As should now be clear, the kinds of kernel stack overflows grsecurity can prevent are not at all dead upstream, or for that matter in the recent linux-hardened project, which in its comparison matrix comparing upstream to grsecurity under the heading of "Prevent kernel stack overflows" suggests that upstream's reimplementation of grsecurity's protection for this class of vulnerabilities is "complete". In our comparison matrix we marked the associated KSPP feature with a orange minus symbol denoting "watered-down features that differ significantly in their implementation and security benefits". We'd been called misleading for this, while I held my tongue knowing the facts of the matter. By now it should be evident how much faith should be put into security claims and comparisons to grsecurity by developers that don't understand the basics of the code they're copying and pasting. It also demonstrates what we've said all along about the synergistic benefits of various grsecurity and PaX features that aren't realized by mindless piecemeal extraction.
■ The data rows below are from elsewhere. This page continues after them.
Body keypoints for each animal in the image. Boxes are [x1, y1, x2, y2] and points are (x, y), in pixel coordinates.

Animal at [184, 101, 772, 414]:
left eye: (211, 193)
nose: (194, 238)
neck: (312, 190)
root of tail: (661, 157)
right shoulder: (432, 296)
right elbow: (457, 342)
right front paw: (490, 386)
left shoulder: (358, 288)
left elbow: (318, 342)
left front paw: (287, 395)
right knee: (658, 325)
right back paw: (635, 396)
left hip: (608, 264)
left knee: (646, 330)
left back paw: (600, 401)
A careful reader may have noted the title of this article is a tongue-in-cheek reference to the LWN article linked above. This blog is being published as a teachable moment to demonstrate that articles written by non-security experts simply repeating the security claims of other non-security experts about their own code or others' code are to be taken with a large grain of salt. The "ancient kernel hole" LWN grandiosely proclaimed was closed, was in fact not closed at all for the past seven years. The facts destroying the myth have been available there for everyone to see all this time, but when a news site seems to care so little about accuracy in reporting that it doesn't (for instance) contact the subject of an article prior to publication, or correct glaring factual errors in its content that they've been made aware of, instead requiring readers to wade through pages of third-party comments, it's no wonder that the public is fooled by authoritative-sounding articles and don't bother investigating further. Some months ago I stopped publicly commenting on LWN due to its lack of concern for accuracy in reporting and commenters' lack of interest in learning. When the next issue is reported incorrectly, a reader can't assume an expert will chime in with a proper analysis as happened in this case seven years ago.
Technical debt always finds a way to be repaid, with interest.